Le prix du sang d’une guerre sans fin
Derrière ces tensions, le spectre des pertes subies depuis un an révèle l’ampleur du traumatisme national. Selon un décompte officiel, 771 soldats sont tombés et 4500 ont été blessés sur les différents champs de bataille, de la bande de Gaza aux frontières libanaises. Un bilan qui n’épargne pas les volontaires ayant renoncé à leur exemption, puisque six d’entre eux ont perdu la vie en une semaine fin octobre.
“Le problème, c’est mon fils chéri Yeonatan mort à Gaza il y a 10 mois, mon fils merveilleux Itamar qui combat en ce moment dans Gaza, mon fils dévoué Elad, qui va bientôt entrer dans Gaza…”
Hagaï Luber, père endeuillé
Dans une société aussi militarisée, chaque deuil est vécu comme un séisme. “Le problème, c’est mon fils chéri Yeonatan mort à Gaza il y a 10 mois, mon fils merveilleux Itamar qui combat en ce moment dans Gaza, mon fils dévoué Elad, qui va bientôt entrer dans Gaza…”, énumère ainsi Hagaï Luber, metteur en scène meurtri, dans une lettre ouverte déchirante adressée à un élu préconisant plus d’exemptions.
Israël peut-il tenir sans fin ?
Au-delà des innombrables drames intimes, c’est la capacité même d’Israël à poursuivre son effort de guerre qui est aujourd’hui en question. Malgré leur sens du devoir, de nombreux réservistes estiment avoir atteint leurs limites. “C’est un mérite de servir mon pays et tant que je peux le faire, je continuerai. Mais surtout, n’oublions pas que c’est la guerre et que nous manquons de soldats”, résume ainsi David Zenou, rabbin de 52 ans mobilisé plus de 250 jours cette année.
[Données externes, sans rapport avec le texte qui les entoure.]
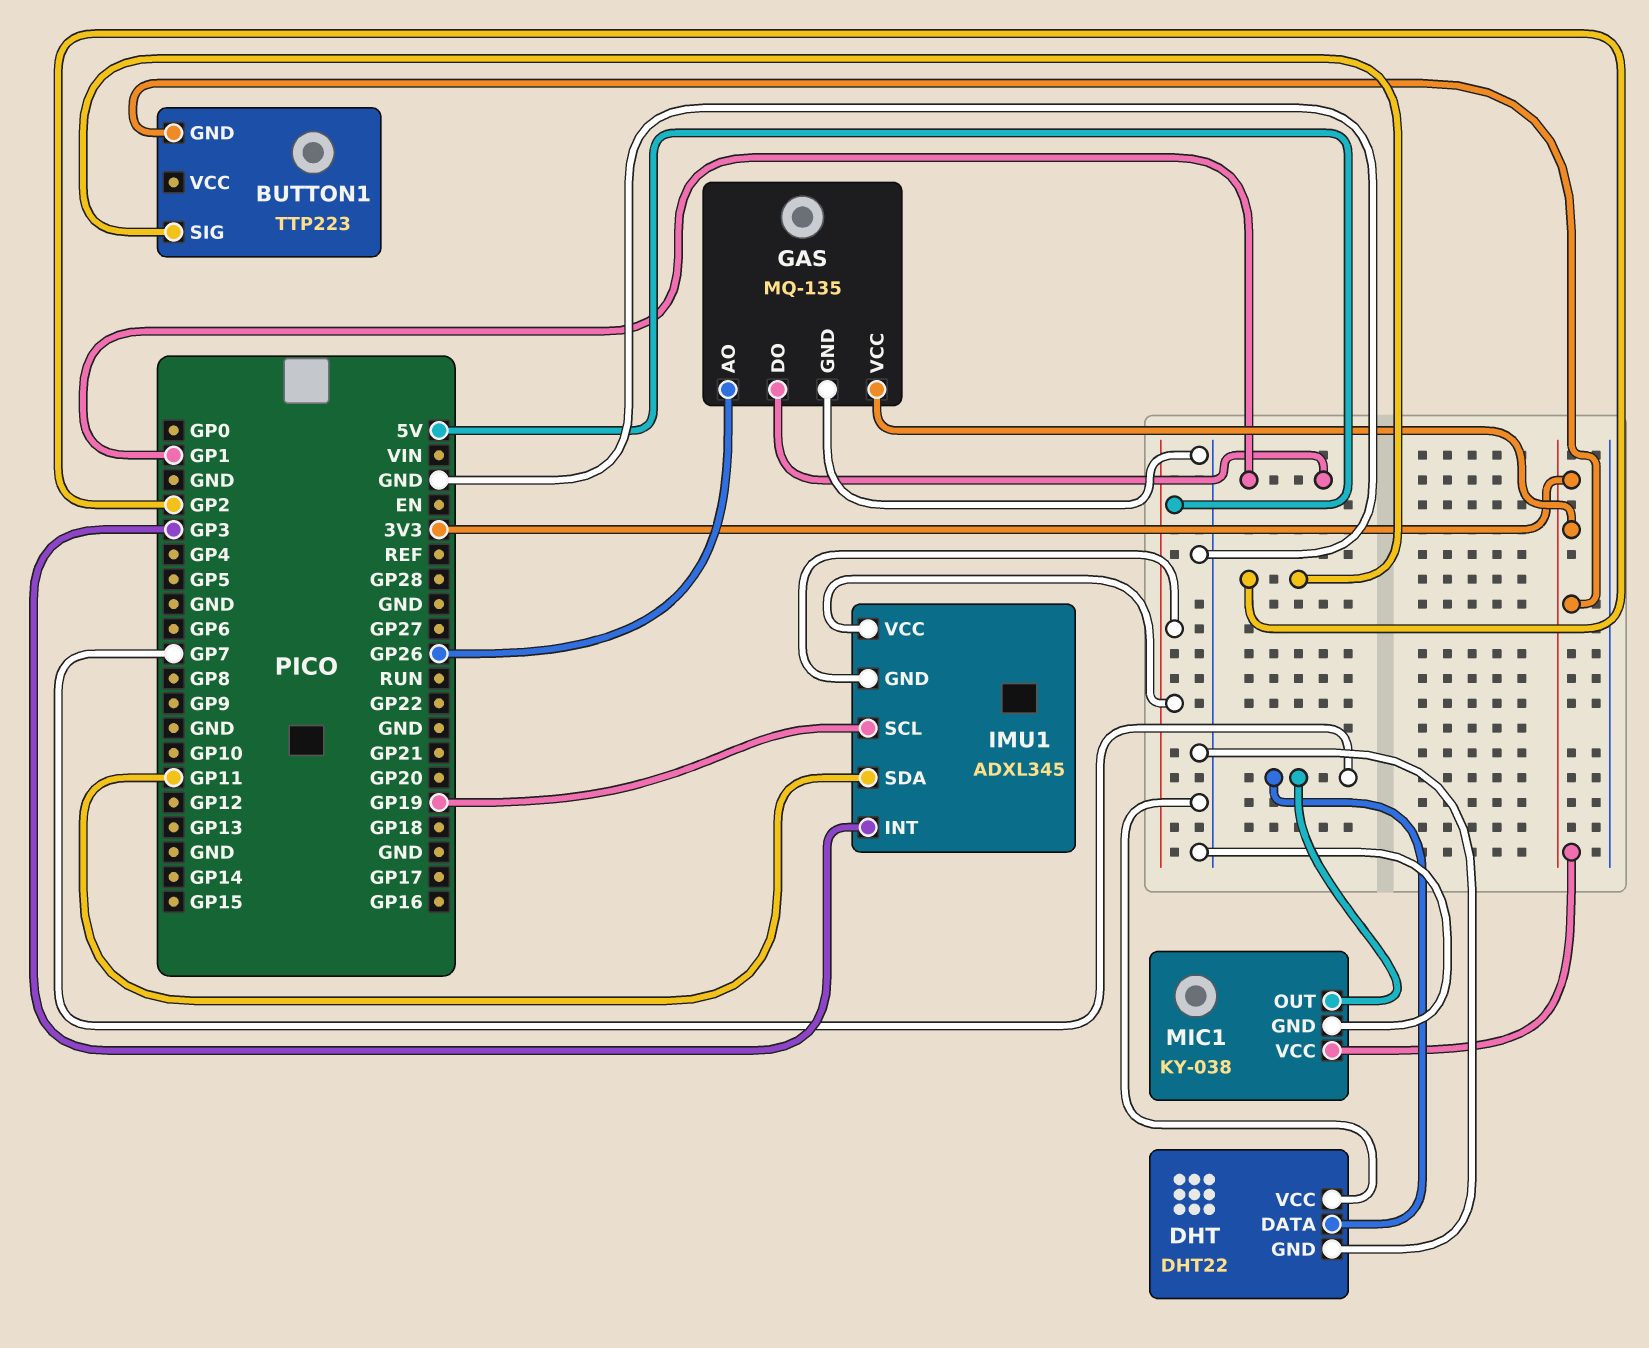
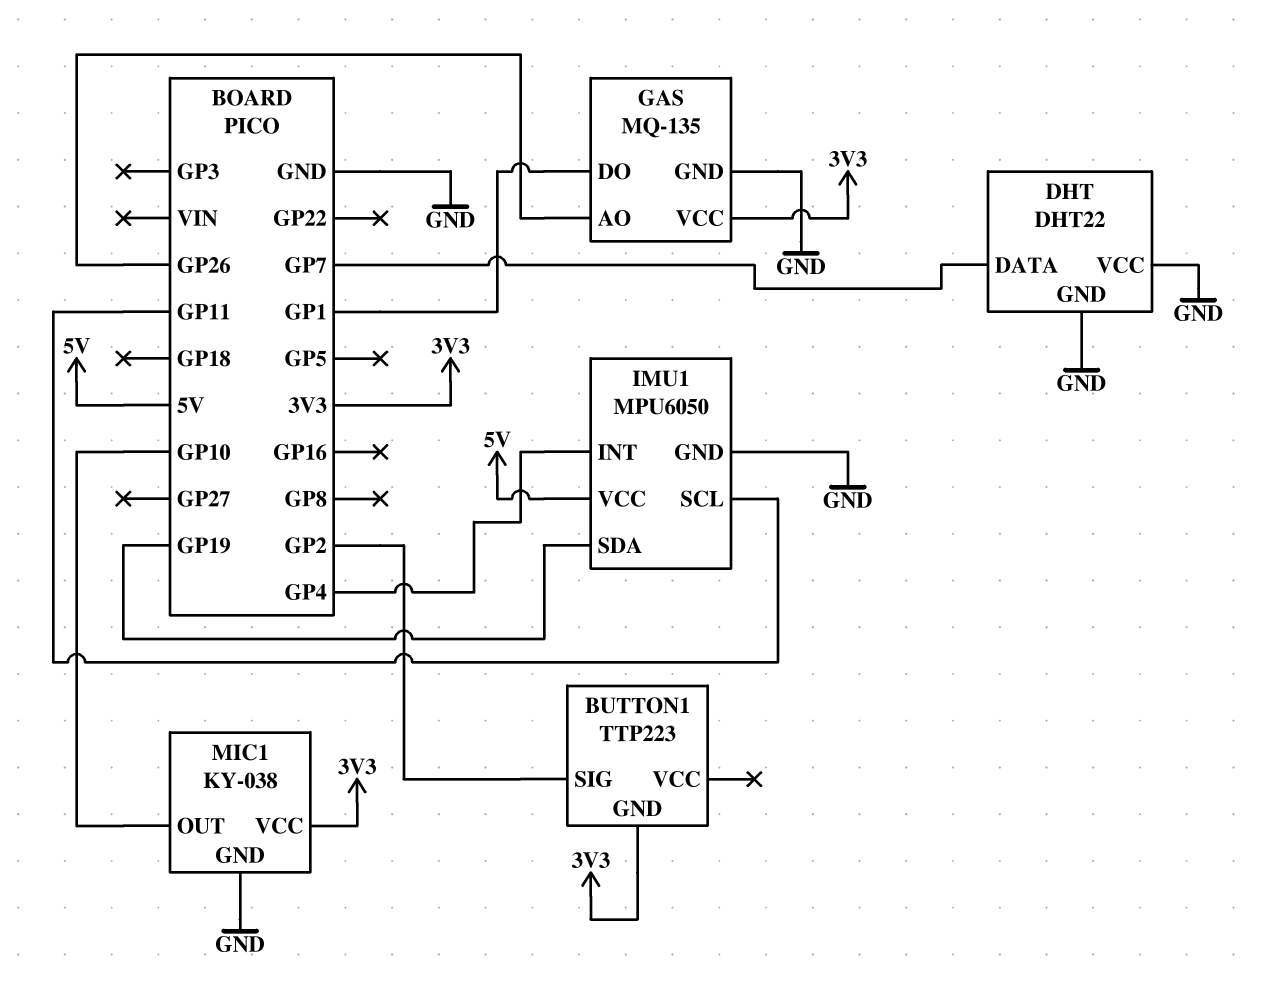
IMU1: ADXL345 -> MPU6050
IMU1 pin GND: 5V -> GND
IMU1 pin INT: GP3 -> GP4
IMU1 pin SCL: GP19 -> GP11
IMU1 pin SDA: GP11 -> GP19
MIC1 pin OUT: GP7 -> GP10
“Il faut terminer cette guerre car nous n’avons plus de soldats.”
Un réserviste israélien
Beaucoup appellent désormais à des concessions pour mettre un terme aux combats et soulager la pression sur les troupes, à l’image d’Ariel Seri-Levy pour qui “il faut terminer cette guerre car nous n’avons plus de soldats”. Mais dans le contexte hautement inflammable du conflit israélo-palestinien, nulle issue n’est en vue. Tsahal devra-t-elle un jour affronter ses propres limites ? Cette question, impensable il y a peu, hante désormais une société israélienne rongée par un conflit qui semble ne jamais vouloir finir.